Moore got extended minutes with the Nets during the 2006-07 season because of Nenad Krisic’s season-ending ACL injury. He balled out in New Jersey. In fact, Moore became the first undrafted player ever to lead the NBA in field goal percentage and only the third to finish in the top five since the 1976–77 NBA season. He cites Carter, Jason Kidd and Richard Jefferson for their leadership.  That’s my guys, that’s my dudes,” he said.

“Before I left New Jersey, that’s the guys I called to make my decision of where I was going after that year.  So, them two and RJ, that was the core of our system. And I trust their decision on it, so they’re like brothers to me.”

Once the NBA’s Defensive Player of the Year in 2003, Moore signed Moore a multi-year deal with the Sacramento Kings. Moore says that Carter, Kidd and Jefferson threatened him to do it. “They told me if they saw me the next year in New Jersey, they were going to beat me up every day if I turned down that extra money, because I will never get that opportunity again,” said Moore.

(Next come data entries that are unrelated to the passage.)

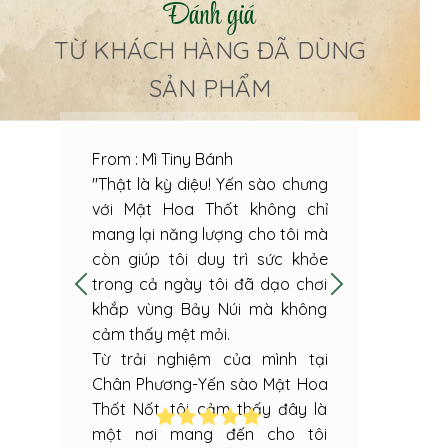
Đánh giá
TỪ KHÁCH HÀNG ĐÃ DÙNG
SẢN PHẨM
From : Mì Tiny Bánh
From: 
"Thật là kỳ diệu! Yến sào chưng
"Tôi 
với Mật Hoa Thốt không chỉ
được 
mang lại năng lượng cho tôi mà
tran
còn giúp tôi duy trì sức khỏe
Phươn
trong cả ngày tôi đã dạo chơi
tế mô
khắp vùng Bảy Núi mà không
sào t
cảm thấy mệt mỏi.
sản p
Từ trải nghiệm của mình tại
và mậ
Chân Phương-Yến sào Mật Hoa
yên t
Thốt Nốt, tôi cảm thấy đây là
dùng 
một nơi mang đến cho tôi
là “ng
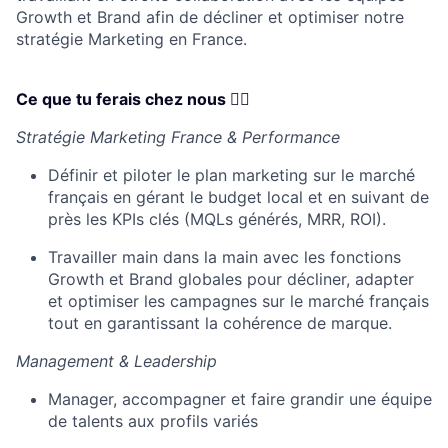
Growth et Brand afin de décliner et optimiser notre
stratégie Marketing en France.
Ce que tu ferais chez nous 👇🏼
Stratégie Marketing France & Performance
Définir et piloter le plan marketing sur le marché
français en gérant le budget local et en suivant de
près les KPIs clés (MQLs générés, MRR, ROI).
Travailler main dans la main avec les fonctions
Growth et Brand globales pour décliner, adapter
et optimiser les campagnes sur le marché français
tout en garantissant la cohérence de marque.
Management & Leadership
Manager, accompagner et faire grandir une équipe
de talents aux profils variés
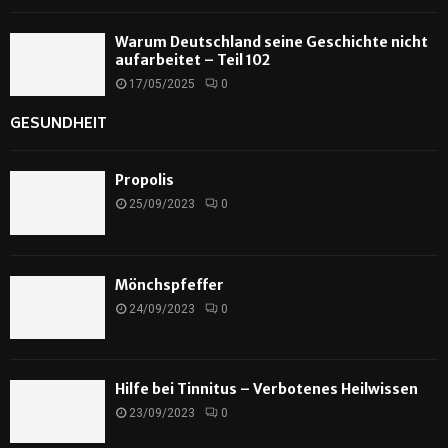
Warum Deutschland seine Geschichte nicht
aufarbeitet – Teil 102
17/05/2025
0
GESUNDHEIT
Propolis
25/09/2023
0
Mönchspfeffer
24/09/2023
0
Hilfe bei Tinnitus – Verbotenes Heilwissen
23/09/2023
0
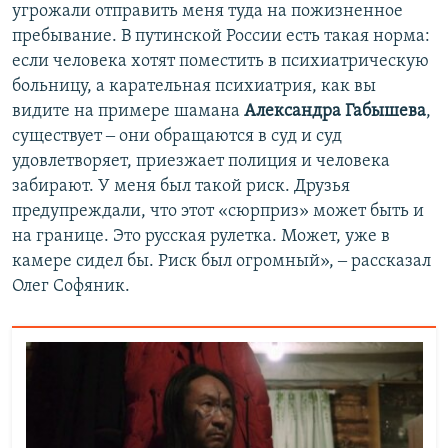
угрожали отправить меня туда на пожизненное
пребывание. В путинской России есть такая норма:
если человека хотят поместить в психиатрическую
больницу, а карательная психиатрия, как вы
видите на примере шамана
Александра Габышева
,
существует ‒ они обращаются в суд и суд
удовлетворяет, приезжает полиция и человека
забирают. У меня был такой риск. Друзья
предупреждали, что этот «сюрприз» может быть и
на границе. Это русская рулетка. Может, уже в
камере сидел бы. Риск был огромный», ‒ рассказал
Олег Софяник.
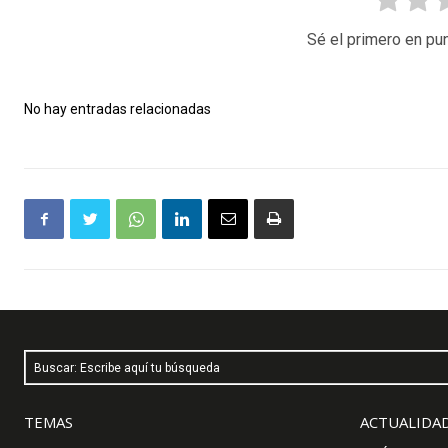
Sé el primero en pun
No hay entradas relacionadas
Buscar: Escribe aquí tu búsqueda
TEMAS
ACTUALIDAD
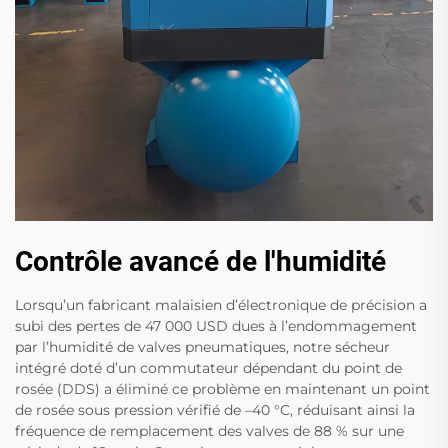
Contrôle avancé de l'humidité
Lorsqu’un fabricant malaisien d’électronique de précision a
subi des pertes de 47 000 USD dues à l’endommagement
par l’humidité de valves pneumatiques, notre sécheur
intégré doté d’un commutateur dépendant du point de
rosée (DDS) a éliminé ce problème en maintenant un point
de rosée sous pression vérifié de –40 °C, réduisant ainsi la
fréquence de remplacement des valves de 88 % sur une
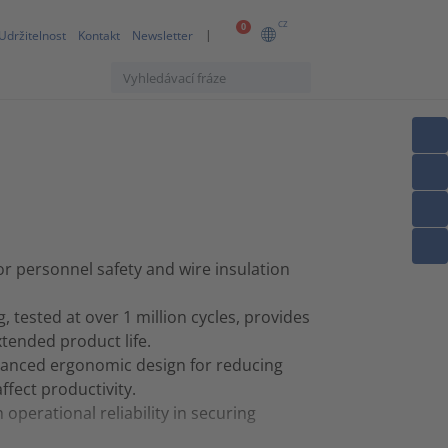
CZ
0
Udržitelnost
Kontakt
Newsletter
for personnel safety and wire insulation
 tested at over 1 million cycles, provides
xtended product life.
dvanced ergonomic design for reducing
ffect productivity.
 operational reliability in securing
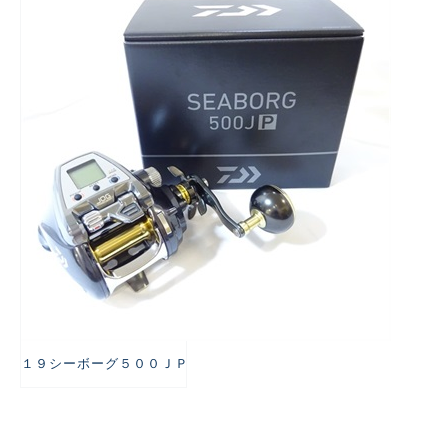
悪
１９シーボーグ５００ＪＰ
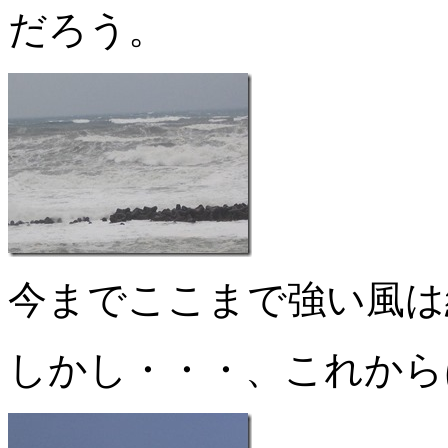
だろう。
今までここまで強い風は
しかし・・・、これから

“So, I think of them as family, because they thought of me big enough to tell me to don’t take that risk, to take all the money that I can because of my family and I won’t get that opportunity again.  They said will beat me up every day in practice if I turned down the extra eight million dollars that another team was offering me. So, that’s the character of J-Kidd, Vince Carter, and RJ.”

Before it is all said and done, however, Moore like many NBA fans has one wish for his former Nets teammate: he’d like to see Vince Carter lace ’em up one more time as a member of the Toronto Raptors.

“It would be lovely,” said Moore.

“It would be lovely to see him go back there.”